Dati salvati del dataset
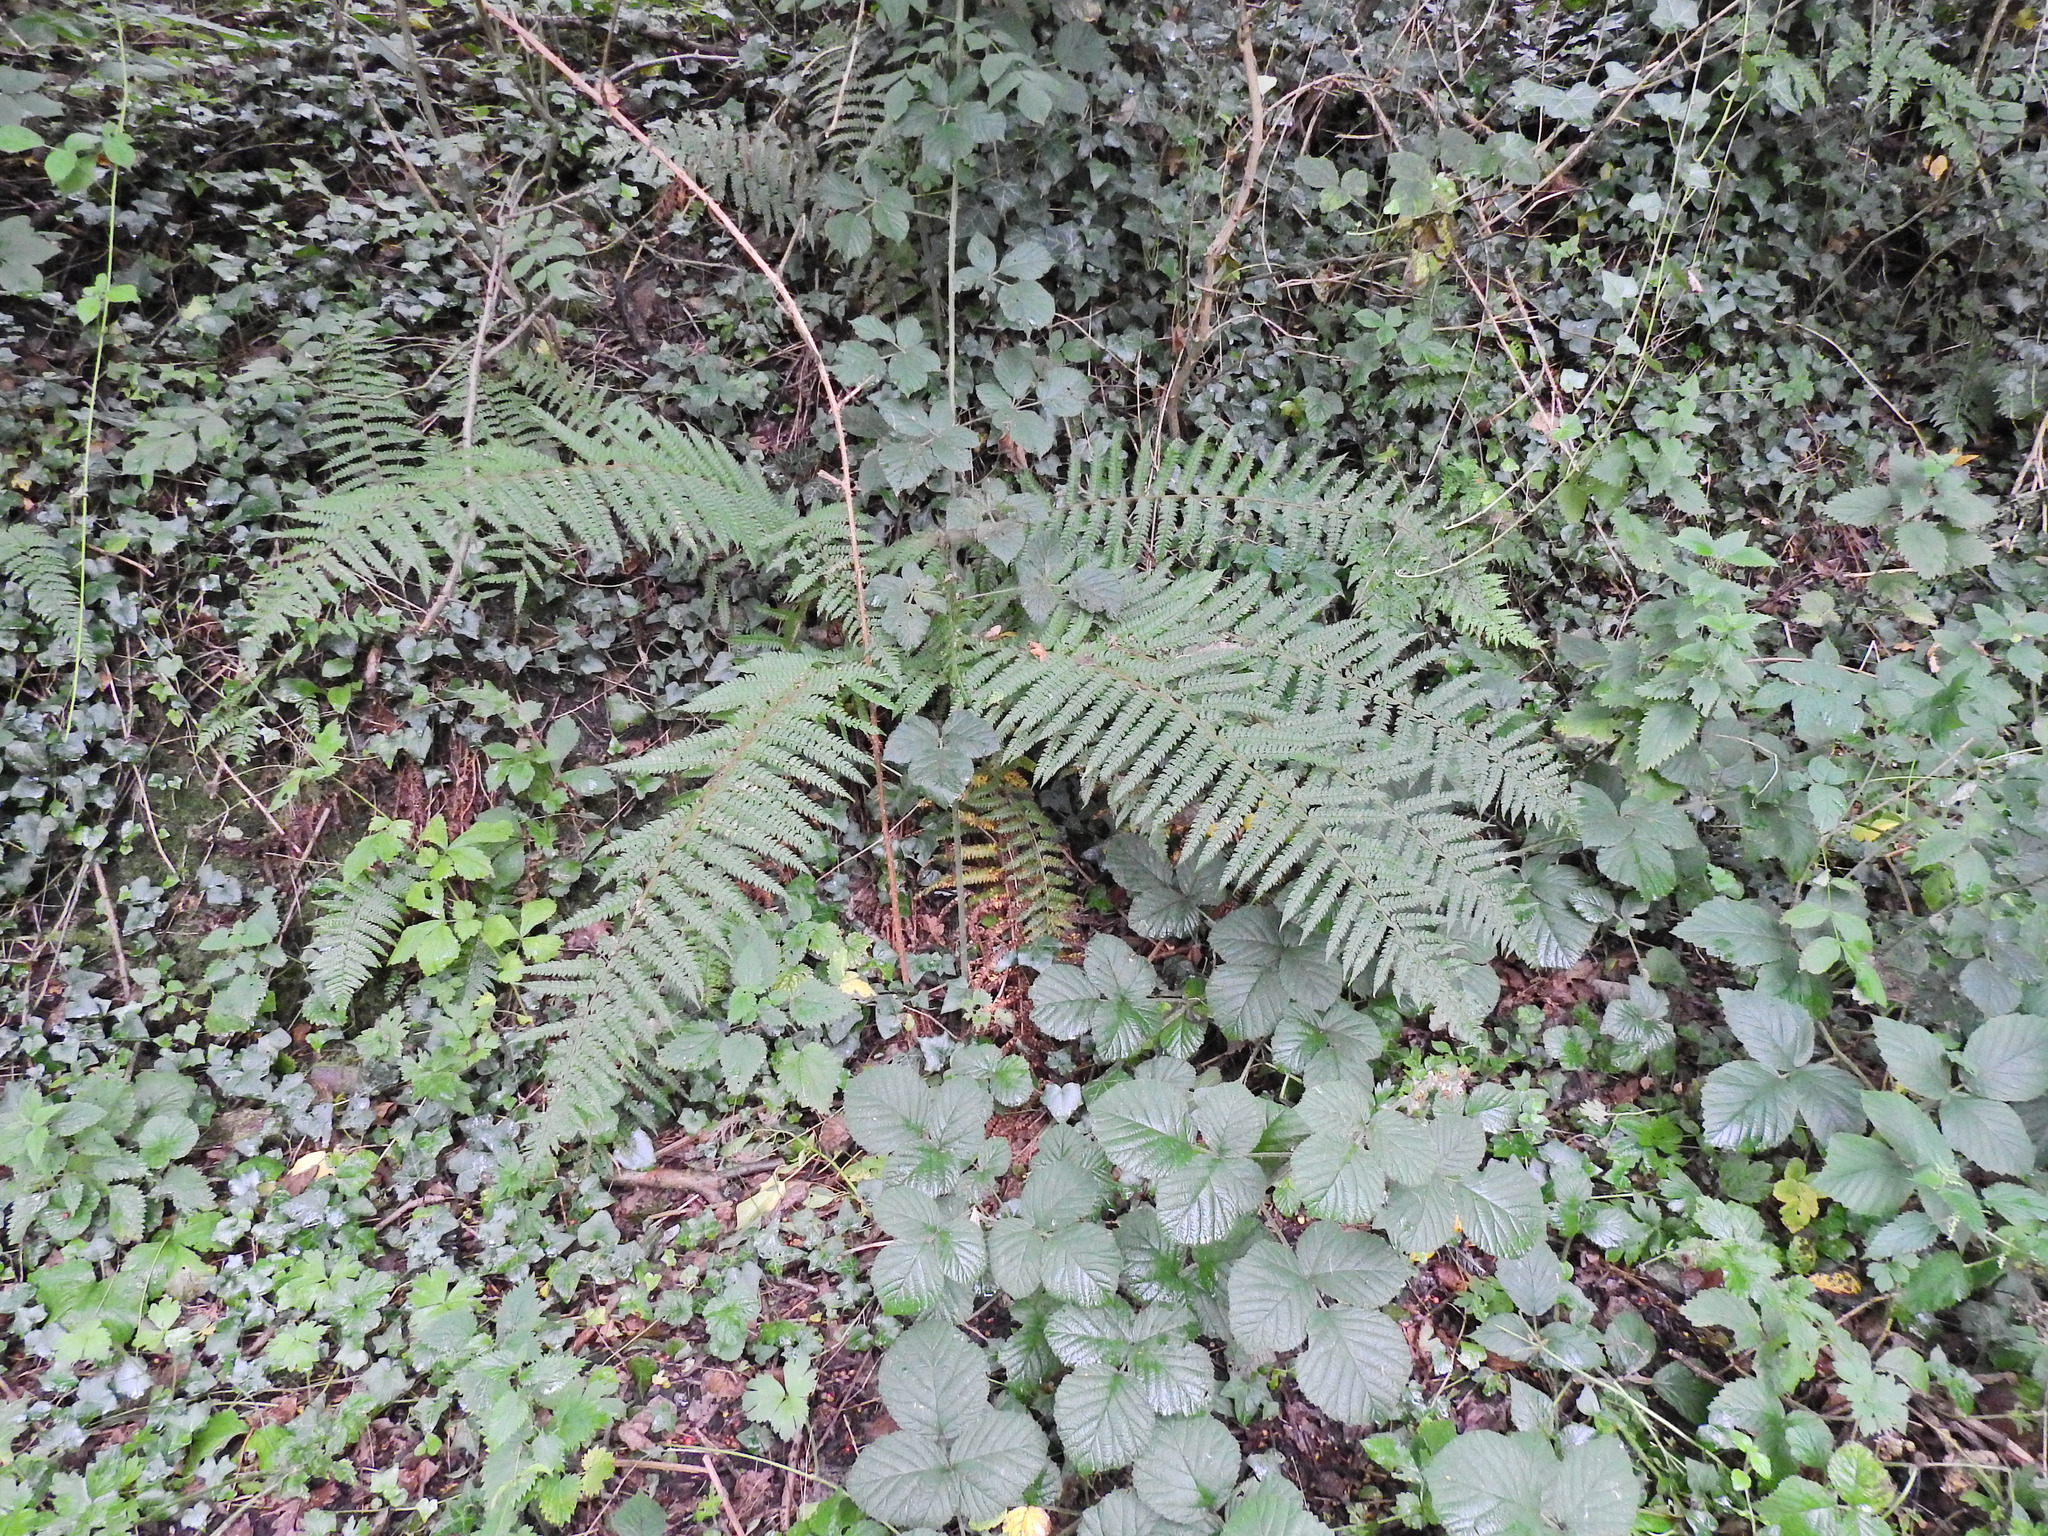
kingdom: Plantae
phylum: Tracheophyta
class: Polypodiopsida
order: Polypodiales
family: Dryopteridaceae
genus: Polystichum
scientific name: Polystichum setiferum
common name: Soft shield-fern
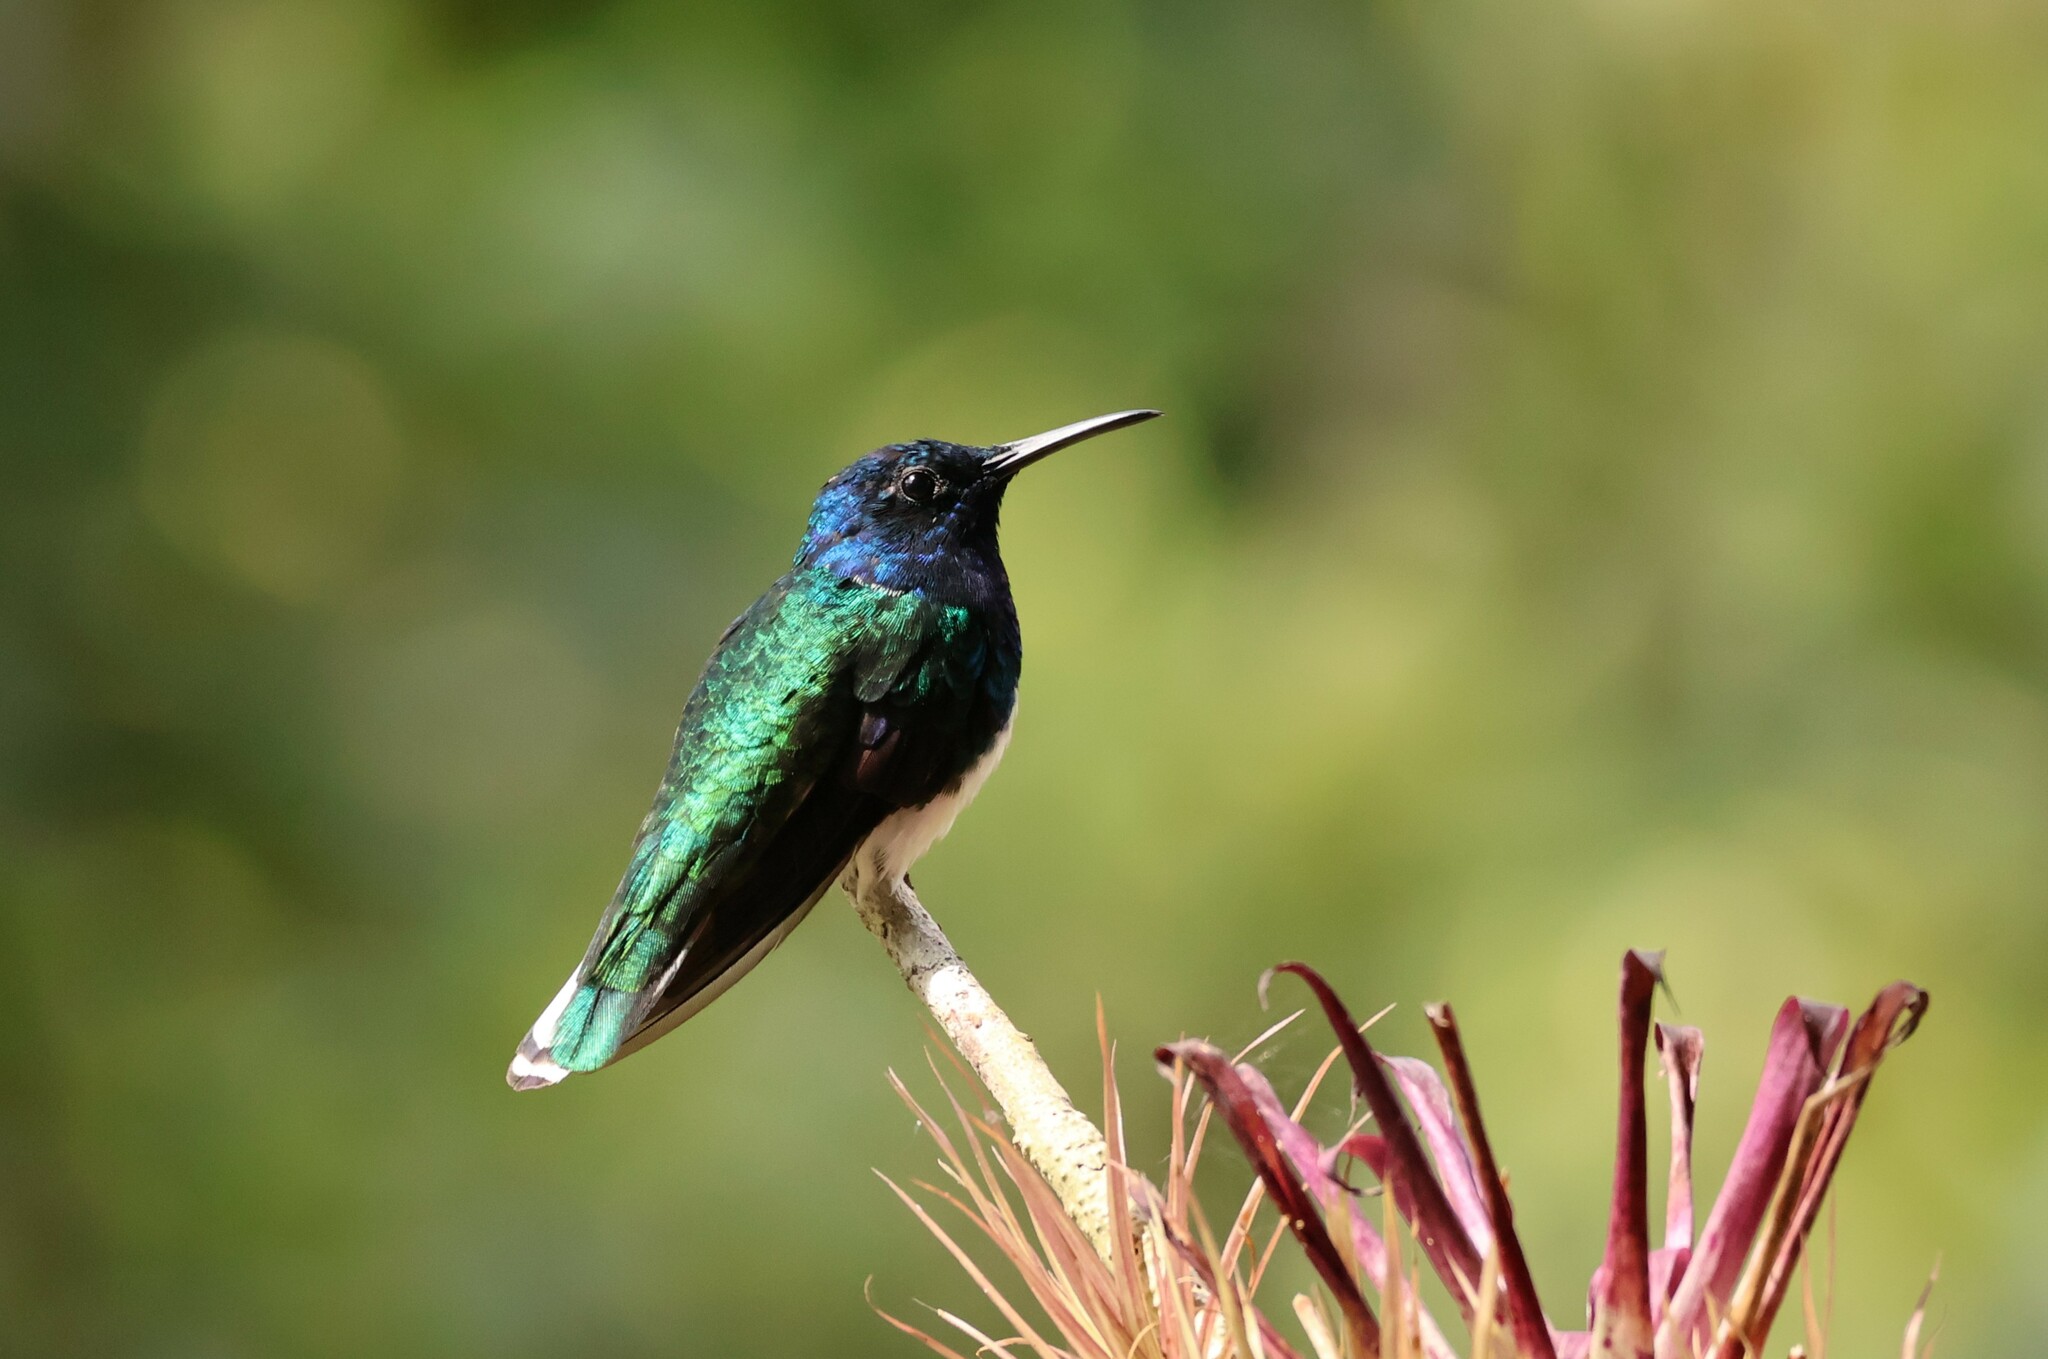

[ESERCIZIO PROPOSTO]
Ricopia identiche tutte le righe riportate sopra, senza includere le immagini.

[SOLUZIONE ESERCIZIO]
kingdom: Plantae
phylum: Tracheophyta
class: Polypodiopsida
order: Polypodiales
family: Dryopteridaceae
genus: Polystichum
scientific name: Polystichum setiferum
common name: Soft shield-fern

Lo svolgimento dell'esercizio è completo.